Maria de’ Medici and her younger sister Isabella, two of their daughters, are from portraits by Bronzino’s right hand, Alessandro Allori. Maria, who died when she was only seventeen, is dressed in a beautiful royal blue gown with striped, golden sleeves. Isabella wears a very dark and wide gown with shoulder puffs, and that irradiant white neck ruff that was so emblematic for Renaissance fashion. She does look a bit ghostlike here, considering the way she died: Isabella de’ Medici was murdered on July 16, 1576 in Villa Medicea di Cerreto Guidi, a place she is said to haunt.

The divine force in de Borchgrave’s vestimentary delights is indeed a balanced interplay between elegant material surfaces and the inner palpitation of individual life. The Kennedy Archive in Boston commissioned her to recreate Jackie K’s wedding dress – here is a big jump to modern history – which of course was made in 1953. “It was dusty and fragile, wrapped up in black tissue paper,” she told The Telegraph (October 12, 2008). “The silk was dead, you couldn’t touch it anymore. It was preserved as a relic. The original is dead, but the paper one brings it to life again.”

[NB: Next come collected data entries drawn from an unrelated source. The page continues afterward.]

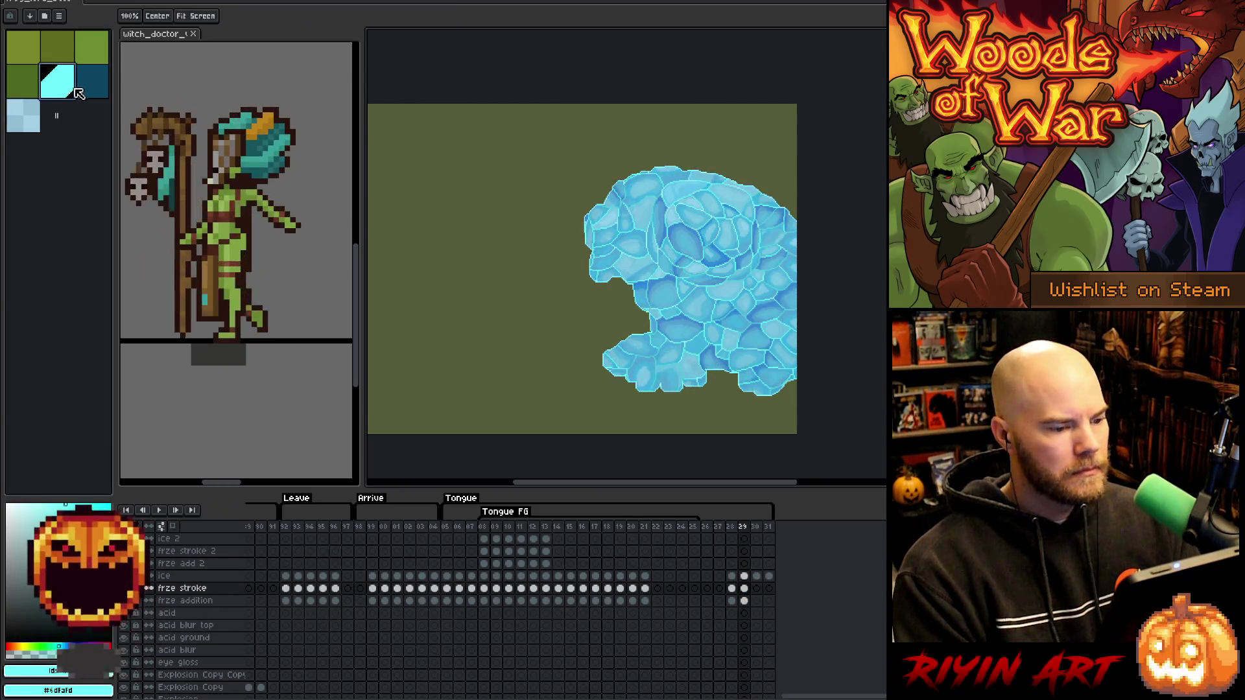
right_click(91, 83)
key("m")
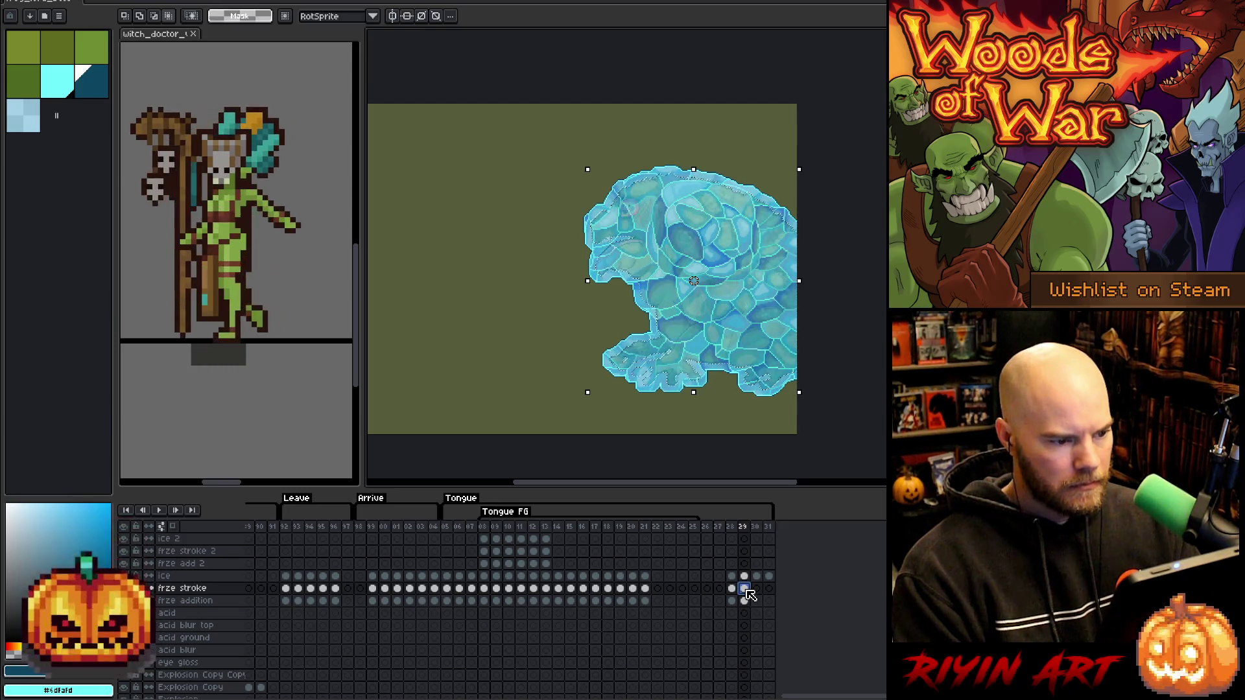
key("ctrl+d")
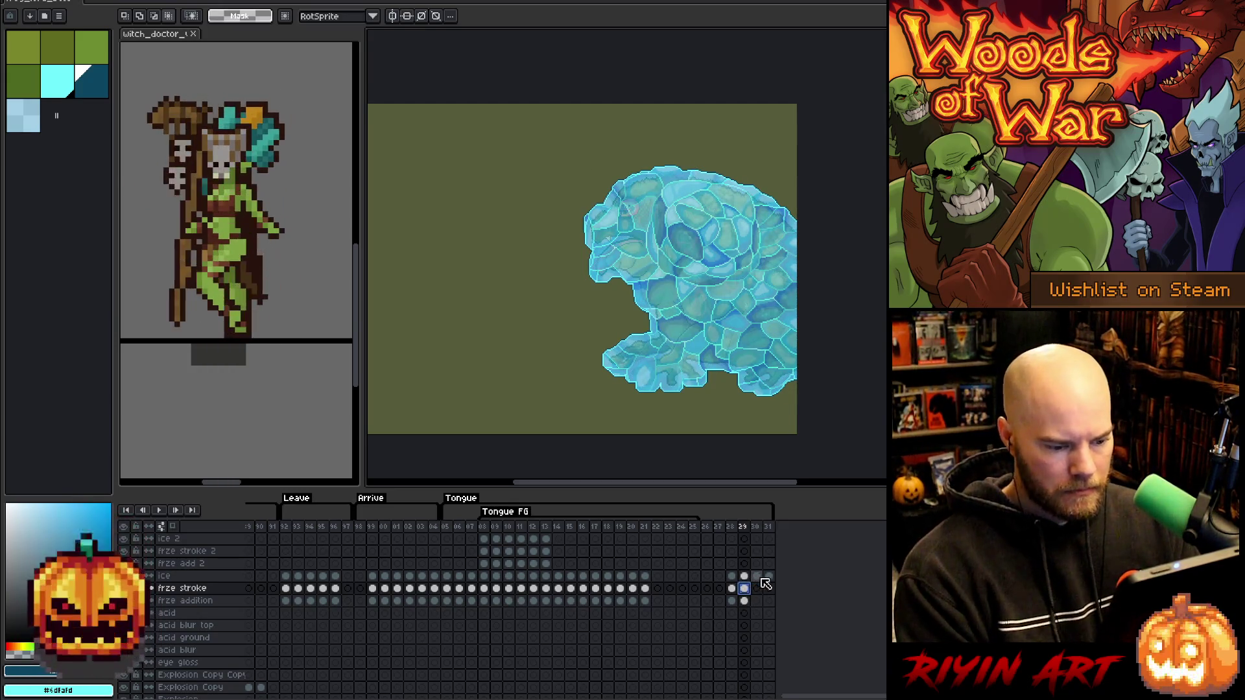
left_click(758, 577)
Fill the frog selection on frame 30's frze addition cel with cyan.
scroll(759, 599, "down", 3)
scroll(759, 642, "up", 3)
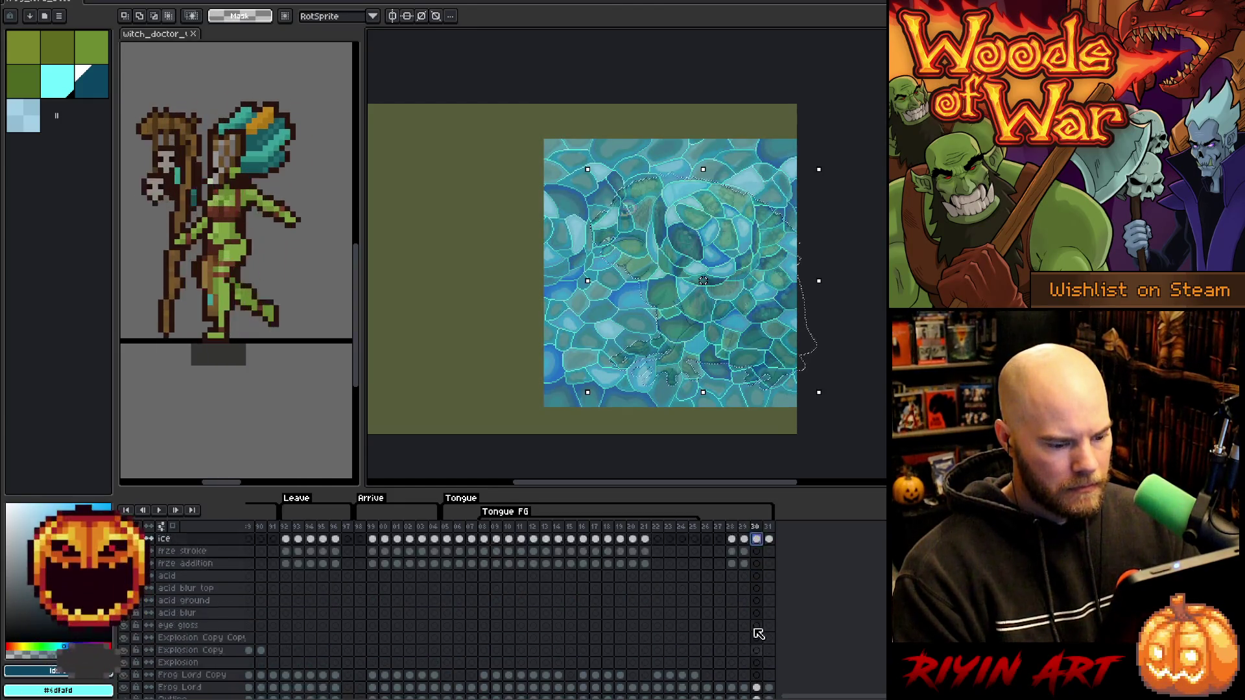
left_click(757, 601)
left_click(57, 81)
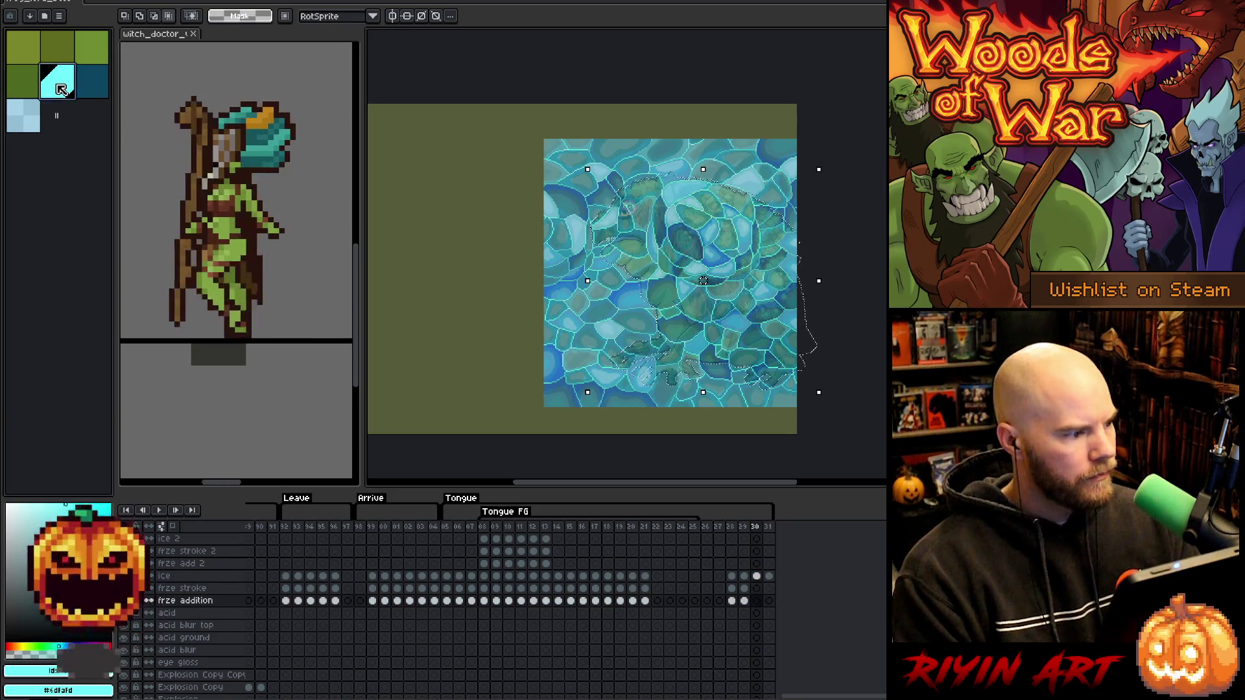
key("f")
Expand the frog selection and fill it on frame 30's frze stroke cel.
left_click(756, 588)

This is Orson Welles, in F for Fake (1973): “Our works in stone, in paint, in print are spared, some of them, for a few decades or a millennium or two, but everything must finally fall in war, or wear away into the ultimate and universal ash – the triumphs, the frauds, the treasures and the fakes. A fact of life: we’re going to die. ‘Be of good heart,’ cry the dead artists out of the living past. ‘Our songs will all be silenced, but what of it? Go on singing.’ Maybe a man’s name doesn’t matter all that much.”

Go on singing.

The depth and the yearning of Mme de Borchgrave’s paper dreams is a celebration to the dignity of man, always on the edge of slipping out of synch.

Smeralda Bandinelli by Isabelle de Borchgrave (after a painting ascribed to Botticelli).
Photo: Andreas von Einseidel.

Renaissance Fashion in Paper: The Medici Family Outside the Frame at the Royal Armoury (Livrustkammaren) in Stockholm through March 19, 2017.